Conducting checks to ensure good practice among suppliers is not sufficient to cover the risk, he explained.

“The question is how far back up the chain do you go to know that you aren’t reliant on some poor little outlet in China and exposed to all sorts of reputational damage,” said Goulding.

“It’s how far up the chain do you take it and what kinds of assurance do you try and gain to make sure that your chain is secure. Technically you can be fully covered, but it’s about how much resource do you put into that,” he said.

For firms with fewer suppliers managing supply chain resilience might be an easier task. But for firms with hundreds of suppliers, such as major retailers, Goulding says work is needed to establish a level of prioritisation in assessing the risk.

He added: “I know from my days in retail we used to have people that would regularly visit key suppliers, but you haven’t got an army of people to do that with, so there has to be some kind of prioritising going on. In some respects, as your bigger suppliers are likely to be more established and well-known, it’s your smaller ones that are potentially going to give you the problem.”

This prioritisation is evident in Goulding’s current role at Heathrow Airport as well. He revealed relatively little supply chain risk assessment is conducted of major airlines because they are largely open and transparent in how they work. However, where the airport outsources work or hires companies on construction projects analysis is undertaken at multiple layers of the supply chain.

“We outsource a number of activities, and if they were outsourced to someone that is adopting unfair practices then reputationally that comes down to us,” he said.

“We have things that we do to try and validate what we insist our suppliers comply with and we use a number of contractual conditions in what we do and try and monitor that the best that we can.

“It’s how far do you go and whether that is appropriate for the level of input that you put into these things.

“A good example for us would be something like the London Living Wage. We are trying to drive that through so that everyone complies with that.

“We do have some resource that liaises with suppliers to find out what their arrangements are and to make sure they comply with that, but again it’s how they push that back up through their supply chain and back into those multi-layers and levels that you have to work through all the time.

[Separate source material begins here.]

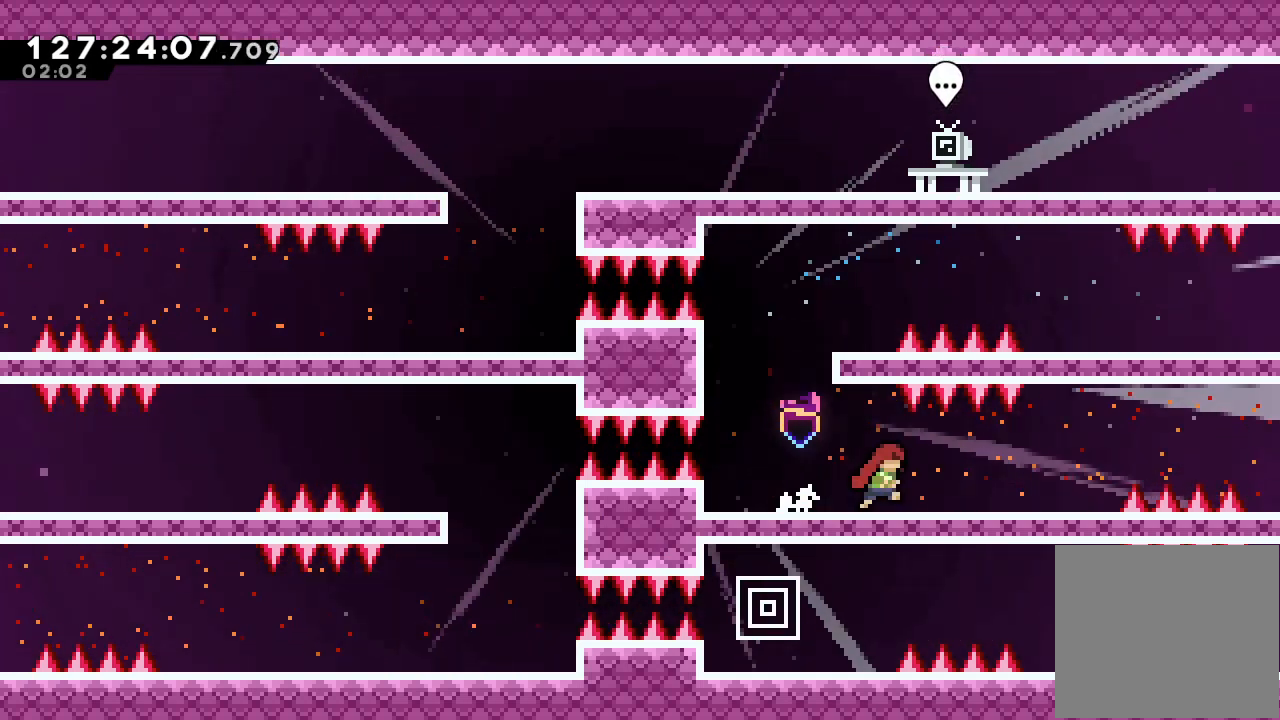
{"keys": ["d", "right"], "events": [[400, "d", "down"]]}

“What we don’t want to be doing XYZ properly, only for their supply chain to be letting us down on that. So, it’s important that we partner with the right people and establish that they are doing things in the way that you want.”

Reducing the number of suppliers is an option to save money and make supply chain risk ANALYSIS more complete. But Goulding explained doing so required a more in depth multi-level analysis to understand the implications if one of these suppliers were to let you down. He gave KFC as an example – the fast food chain ran out of chicken last year, when a supplier failed to deliver – when over-reliance on a single supplier led to general trading losses and reputational damage.

“A few years ago, there was a move to reduce the number of suppliers, but if you look at it from a resilience perspective you’ve got to understand that if everything goes through one component you must appreciate the implications of the loss of that part on your business,” Goulding added.